12 March 2026, 08:09

Streit um neues Drogenhilfezentrum: Oberbilk zwischen Hoffnung und Protest

Eine Zeichnung eines Parks mit Menschen, die spazieren gehen, umgeben von Bäumen, Gebäuden und einer Brücke, unter einem bewölkten Himmel, mit dem Text "Die zweite Dombrücke in Düsseldorf" unten.

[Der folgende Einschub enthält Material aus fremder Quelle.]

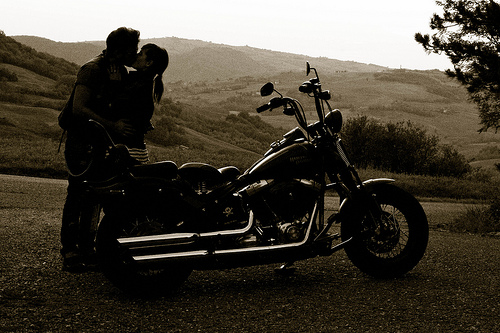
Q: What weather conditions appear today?
A: It is overcast.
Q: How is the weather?
A: It is overcast.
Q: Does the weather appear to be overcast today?
A: Yes, it is overcast.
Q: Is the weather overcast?
A: Yes, it is overcast.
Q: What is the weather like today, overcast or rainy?
A: It is overcast.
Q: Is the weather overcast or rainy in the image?
A: It is overcast.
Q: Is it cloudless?
A: No, it is overcast.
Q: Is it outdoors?
A: Yes, it is outdoors.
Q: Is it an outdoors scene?
A: Yes, it is outdoors.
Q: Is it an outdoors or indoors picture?
A: It is outdoors.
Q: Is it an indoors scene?
A: No, it is outdoors.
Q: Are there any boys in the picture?
A: No, there are no boys.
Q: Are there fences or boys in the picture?
A: No, there are no boys or fences.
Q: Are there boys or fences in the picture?
A: No, there are no boys or fences.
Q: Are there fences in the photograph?
A: No, there are no fences.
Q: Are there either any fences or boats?
A: No, there are no fences or boats.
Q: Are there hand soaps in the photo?
A: No, there are no hand soaps.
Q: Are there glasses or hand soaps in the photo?
A: No, there are no hand soaps or glasses.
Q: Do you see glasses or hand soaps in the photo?
A: No, there are no hand soaps or glasses.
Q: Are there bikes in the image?
A: Yes, there is a bike.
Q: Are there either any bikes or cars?
A: Yes, there is a bike.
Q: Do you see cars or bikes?
A: Yes, there is a bike.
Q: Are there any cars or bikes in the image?
A: Yes, there is a bike.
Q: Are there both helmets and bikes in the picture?
A: No, there is a bike but no helmets.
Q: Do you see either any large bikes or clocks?
A: Yes, there is a large bike.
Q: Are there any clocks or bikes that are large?
A: Yes, the bike is large.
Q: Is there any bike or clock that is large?
A: Yes, the bike is large.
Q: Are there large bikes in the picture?
A: Yes, there is a large bike.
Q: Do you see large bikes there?
A: Yes, there is a large bike.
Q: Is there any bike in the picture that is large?
A: Yes, there is a bike that is large.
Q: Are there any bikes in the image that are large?
A: Yes, there is a bike that is large.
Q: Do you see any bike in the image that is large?
A: Yes, there is a bike that is large.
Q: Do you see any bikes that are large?
A: Yes, there is a bike that is large.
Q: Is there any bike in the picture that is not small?
A: Yes, there is a large bike.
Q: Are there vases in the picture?
A: No, there are no vases.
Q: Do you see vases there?
A: No, there are no vases.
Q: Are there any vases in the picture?
A: No, there are no vases.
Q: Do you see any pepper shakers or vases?
A: No, there are no vases or pepper shakers.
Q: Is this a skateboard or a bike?
A: This is a bike.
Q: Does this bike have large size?
A: Yes, the bike is large.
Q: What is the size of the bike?
A: The bike is large.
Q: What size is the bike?
A: The bike is large.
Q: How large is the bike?
A: The bike is large.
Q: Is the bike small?
A: No, the bike is large.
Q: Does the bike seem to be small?
A: No, the bike is large.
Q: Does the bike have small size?
A: No, the bike is large.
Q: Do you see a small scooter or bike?
A: No, there is a bike but it is large.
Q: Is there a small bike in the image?
A: No, there is a bike but it is large.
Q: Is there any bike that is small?
A: No, there is a bike but it is large.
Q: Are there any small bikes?
A: No, there is a bike but it is large.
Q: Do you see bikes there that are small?
A: No, there is a bike but it is large.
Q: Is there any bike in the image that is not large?
A: No, there is a bike but it is large.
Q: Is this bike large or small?
A: The bike is large.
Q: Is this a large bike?
A: Yes, this is a large bike.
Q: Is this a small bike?
A: No, this is a large bike.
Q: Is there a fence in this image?
A: No, there are no fences.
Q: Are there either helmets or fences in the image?
A: No, there are no fences or helmets.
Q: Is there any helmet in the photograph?
A: No, there are no helmets.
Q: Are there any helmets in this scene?
A: No, there are no helmets.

Streit um neues Drogenhilfezentrum: Oberbilk zwischen Hoffnung und Protest

Am Donnerstagabend werden Düsseldorfer Verantwortliche Pläne für ein neues Drogenhilfezentrum in Oberbilk vorstellen. Die Einrichtung, die sich am "Zürcher Modell" orientiert, soll suchtkranken Menschen strukturierte Betreuung bieten. Doch der Vorschlag stößt bereits jetzt auf heftigen Widerstand bei Anwohnern und lokalen Initiativen.

Die schwarz-grüne Stadtregierung hat für das Projekt in diesem Jahr 3,3 Millionen Euro im Haushalt eingeplant. Das Zentrum soll soziale Beratung, medizinische Grundversorgung und psychiatrische Unterstützung anbieten. Die Verantwortlichen betonen, dass die Einrichtung durch kontrollierte Angebote die Sicherheit erhöhe und den offenen Drogenkonsum im Viertel verringere.

Das Zentrum wird nach einem modularen System arbeiten, wobei die Dienstleistungen schrittweise ab diesem Sommer eingeführt werden sollen. Bei der Donnerstagsveranstaltung werden auch Vertreter von Sozialarbeitsteams anwesend sein, um auf die Bedenken der Bevölkerung einzugehen.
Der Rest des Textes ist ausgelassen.